§ Task to carry out: Rename "steps" to "stairs" in the records. Start at the line containing "[268, 125, 308, 157]", stop after the line containing "[219, 335, 262, 373]", and output only those lines with every other character unchanged.

(Beginning of Extracted information)

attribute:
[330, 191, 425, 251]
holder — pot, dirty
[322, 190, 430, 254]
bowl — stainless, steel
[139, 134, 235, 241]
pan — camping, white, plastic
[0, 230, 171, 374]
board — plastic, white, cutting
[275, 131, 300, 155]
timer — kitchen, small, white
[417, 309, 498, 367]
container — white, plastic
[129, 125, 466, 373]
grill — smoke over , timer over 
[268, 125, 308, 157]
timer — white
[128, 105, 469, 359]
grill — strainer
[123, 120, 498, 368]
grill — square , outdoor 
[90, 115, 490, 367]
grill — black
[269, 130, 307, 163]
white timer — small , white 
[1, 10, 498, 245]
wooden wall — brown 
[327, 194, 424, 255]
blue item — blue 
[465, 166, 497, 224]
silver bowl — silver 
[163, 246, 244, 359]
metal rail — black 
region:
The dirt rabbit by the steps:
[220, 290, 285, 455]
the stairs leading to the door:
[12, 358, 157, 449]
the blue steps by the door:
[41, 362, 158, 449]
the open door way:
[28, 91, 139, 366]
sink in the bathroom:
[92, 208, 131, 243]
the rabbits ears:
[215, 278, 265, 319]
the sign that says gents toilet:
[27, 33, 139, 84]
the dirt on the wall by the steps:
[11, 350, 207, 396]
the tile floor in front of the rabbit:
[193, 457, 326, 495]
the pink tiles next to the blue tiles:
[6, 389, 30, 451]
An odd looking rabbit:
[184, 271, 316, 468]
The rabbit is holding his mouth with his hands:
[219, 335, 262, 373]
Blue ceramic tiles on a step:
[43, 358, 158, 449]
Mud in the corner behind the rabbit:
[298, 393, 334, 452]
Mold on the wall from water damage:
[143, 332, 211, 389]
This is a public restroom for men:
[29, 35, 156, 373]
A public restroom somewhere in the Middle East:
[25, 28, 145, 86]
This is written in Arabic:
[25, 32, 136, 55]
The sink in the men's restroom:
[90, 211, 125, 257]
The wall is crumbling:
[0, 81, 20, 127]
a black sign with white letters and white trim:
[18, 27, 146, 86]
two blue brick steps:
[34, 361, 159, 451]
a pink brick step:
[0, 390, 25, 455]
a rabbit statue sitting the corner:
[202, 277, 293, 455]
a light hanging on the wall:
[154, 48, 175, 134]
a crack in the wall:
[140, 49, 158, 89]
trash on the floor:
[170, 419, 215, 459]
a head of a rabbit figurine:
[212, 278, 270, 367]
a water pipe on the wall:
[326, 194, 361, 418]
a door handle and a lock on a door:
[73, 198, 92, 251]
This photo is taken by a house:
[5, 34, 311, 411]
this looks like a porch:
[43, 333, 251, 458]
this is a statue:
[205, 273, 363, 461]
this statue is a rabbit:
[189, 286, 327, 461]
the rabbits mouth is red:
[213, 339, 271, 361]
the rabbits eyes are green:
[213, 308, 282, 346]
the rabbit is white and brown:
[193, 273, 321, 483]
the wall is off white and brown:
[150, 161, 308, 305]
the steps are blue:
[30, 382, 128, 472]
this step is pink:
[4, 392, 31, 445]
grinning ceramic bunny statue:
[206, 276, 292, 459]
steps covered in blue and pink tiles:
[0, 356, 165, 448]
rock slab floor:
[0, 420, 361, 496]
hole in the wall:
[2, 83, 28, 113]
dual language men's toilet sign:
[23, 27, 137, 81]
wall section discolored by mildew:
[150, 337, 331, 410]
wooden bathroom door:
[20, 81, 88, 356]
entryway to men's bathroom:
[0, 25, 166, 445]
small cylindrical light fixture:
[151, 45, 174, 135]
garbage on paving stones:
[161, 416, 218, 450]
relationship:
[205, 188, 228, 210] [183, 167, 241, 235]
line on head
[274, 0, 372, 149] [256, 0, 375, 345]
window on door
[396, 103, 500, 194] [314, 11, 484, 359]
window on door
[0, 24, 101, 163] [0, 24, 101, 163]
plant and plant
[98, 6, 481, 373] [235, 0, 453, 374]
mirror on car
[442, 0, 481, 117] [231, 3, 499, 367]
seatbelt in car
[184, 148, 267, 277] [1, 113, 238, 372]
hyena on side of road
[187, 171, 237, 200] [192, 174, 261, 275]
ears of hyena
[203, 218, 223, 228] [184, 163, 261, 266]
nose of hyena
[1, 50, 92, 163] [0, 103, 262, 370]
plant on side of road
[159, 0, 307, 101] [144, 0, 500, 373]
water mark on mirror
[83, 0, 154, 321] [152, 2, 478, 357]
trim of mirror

(End of Extracted information)

§ Final answer:
[268, 125, 308, 157]
timer — white
[128, 105, 469, 359]
grill — strainer
[123, 120, 498, 368]
grill — square , outdoor 
[90, 115, 490, 367]
grill — black
[269, 130, 307, 163]
white timer — small , white 
[1, 10, 498, 245]
wooden wall — brown 
[327, 194, 424, 255]
blue item — blue 
[465, 166, 497, 224]
silver bowl — silver 
[163, 246, 244, 359]
metal rail — black 
region:
The dirt rabbit by the stairs:
[220, 290, 285, 455]
the stairs leading to the door:
[12, 358, 157, 449]
the blue stairs by the door:
[41, 362, 158, 449]
the open door way:
[28, 91, 139, 366]
sink in the bathroom:
[92, 208, 131, 243]
the rabbits ears:
[215, 278, 265, 319]
the sign that says gents toilet:
[27, 33, 139, 84]
the dirt on the wall by the stairs:
[11, 350, 207, 396]
the tile floor in front of the rabbit:
[193, 457, 326, 495]
the pink tiles next to the blue tiles:
[6, 389, 30, 451]
An odd looking rabbit:
[184, 271, 316, 468]
The rabbit is holding his mouth with his hands:
[219, 335, 262, 373]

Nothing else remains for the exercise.